Elizabeth Musser, MPH candidate , Network Dynamics Science Simulaton Laboratory, Virginia Bioinformatics Inst, Blacksburg, VA
James Schlitt, Computational epidemiologist , Network Dynamics Science Simulation, Virginia Bioinformatics Inst, Blacksburg, VA
Bryan Lewis, MPH, PhD , Social and Decision Informatics Laboratory, Virginia Bioinformatics Institute at Virginia Tech, Arlington, VA
Stephen Eubank, PhD , Network Dynamics and Simulation Science Laboratory, Virginia Bioinformatics Institute at Virginia Tech, Blacksburg, VA
A toolkit harnessing high-throughput machine learning classification on publicly available data has been developed. A dashboard powered by this toolkit has been designed to provide digital disease detection for public health action. The disease detection algorithms rely on guided machine learning to filter for statements of interest via a human-trained Natural Language ToolKit (NLTK) classifier. The initial case study uses data from both Twitter and online media reports to identify outbreaks of gastro-intestinal illness. Statements are assigned a level of relevance and then a clustering algorithm detects elevations in disease activity across geographic regions. Relevant statements are then visualized on the dashboard as timeseries, annotated maps, and word flow series. Contextual meta-data for each statement is also presented along with more traditional sources like health care surveillance data, CDC reports, and school absenteeism. Importantly, the dashboard is designed to crowdsource relevance of the statements and incorporate additional data that isn’t present in the original statements.  This allows humans to augment the automated methods and share information through the dashboard itself. For example, an Emergency Medical Technician may know that a mentioned restaurant is operated by the same owner as restaurants previously cited for health violations, with this knowledge the local epidemiologist decides to take action thus quickly halting the outbreak. To ensure usability feedback from an expert panel of epidemiologists, pharmacists, culture and linguistic specialists, and infectious disease physicians was integrated in the dashboard’s design reflecting geographical norms regarding illness and disease.

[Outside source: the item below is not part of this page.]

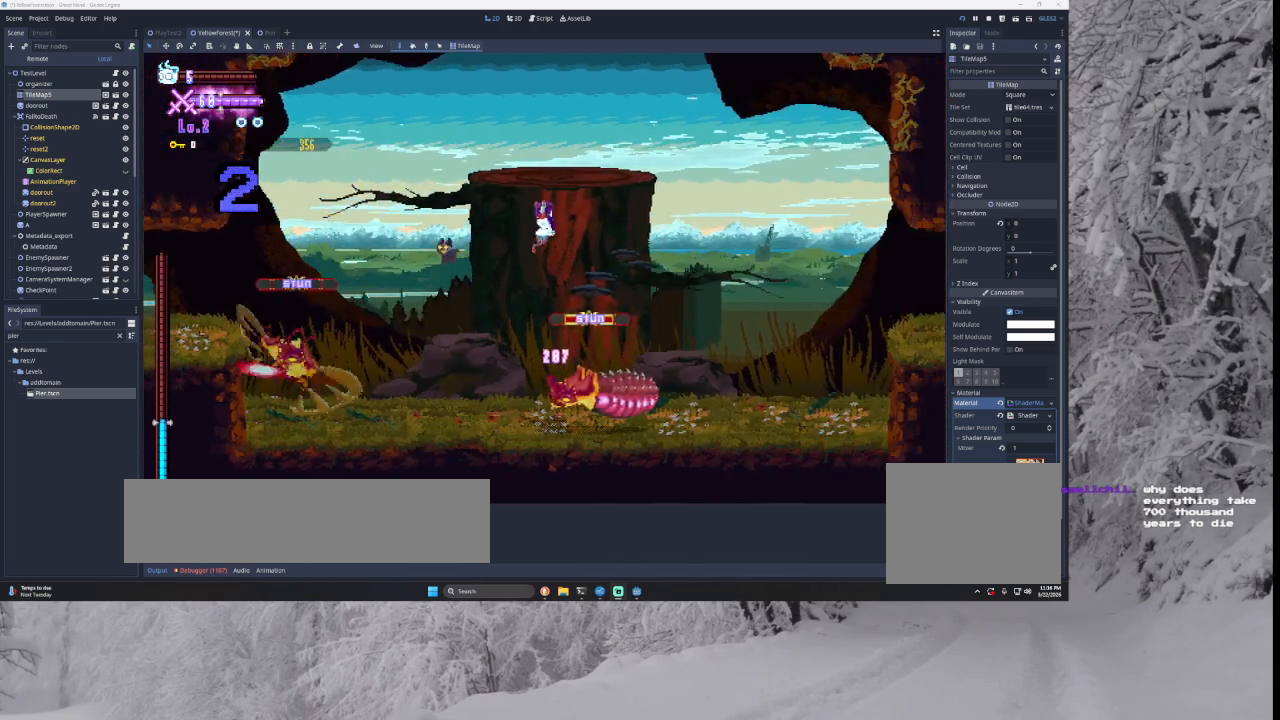
Gameplay with a controller (PlayStation layout); each line is a JSON object with the inputs held at the frame after it. "events" lists button and stick changes between this image and that frame as [ms after this image, input, new state], when the widget could be followed in between.
{"buttons": [], "left_stick": "left", "right_stick": "center", "events": [[33, "TRIANGLE", "up"], [100, "L2", "down"], [100, "SQUARE", "down"], [300, "L2", "up"], [300, "SQUARE", "up"], [333, "left_stick", "down"], [467, "left_stick", "left"]]}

Additionally an evaluation component of the project will capture the utility of identified events and will be used to iteratively refine the dashboard.  The toolkit was designed to be readily adaptable for detection of diverse disease risk factors, languages, and public data sources. This modularity ensures an effective and efficient social media surveillance dashboard tailored for local use.

Learning Areas:

Epidemiology

Learning Objectives:
Analyze the utility of automatic high throughput Machine Learning Technology in Digital Disease Detection and Surveillance for the local epidemiologist

Keyword(s): Information Technology, Ethics

Presenting author's disclosure statement:

Qualified on the content I am responsible for because: Pursuing academic work in computational epidemiology. I have worked with multiple federally funded computational epidemiology grant projects involving social media mining and digital disease detection. My focus is on the practical application of IT projects to local and state health districts.
Any relevant financial relationships? No

I agree to comply with the American Public Health Association Conflict of Interest and Commercial Support Guidelines, and to disclose to the participants any off-label or experimental uses of a commercial product or service discussed in my presentation.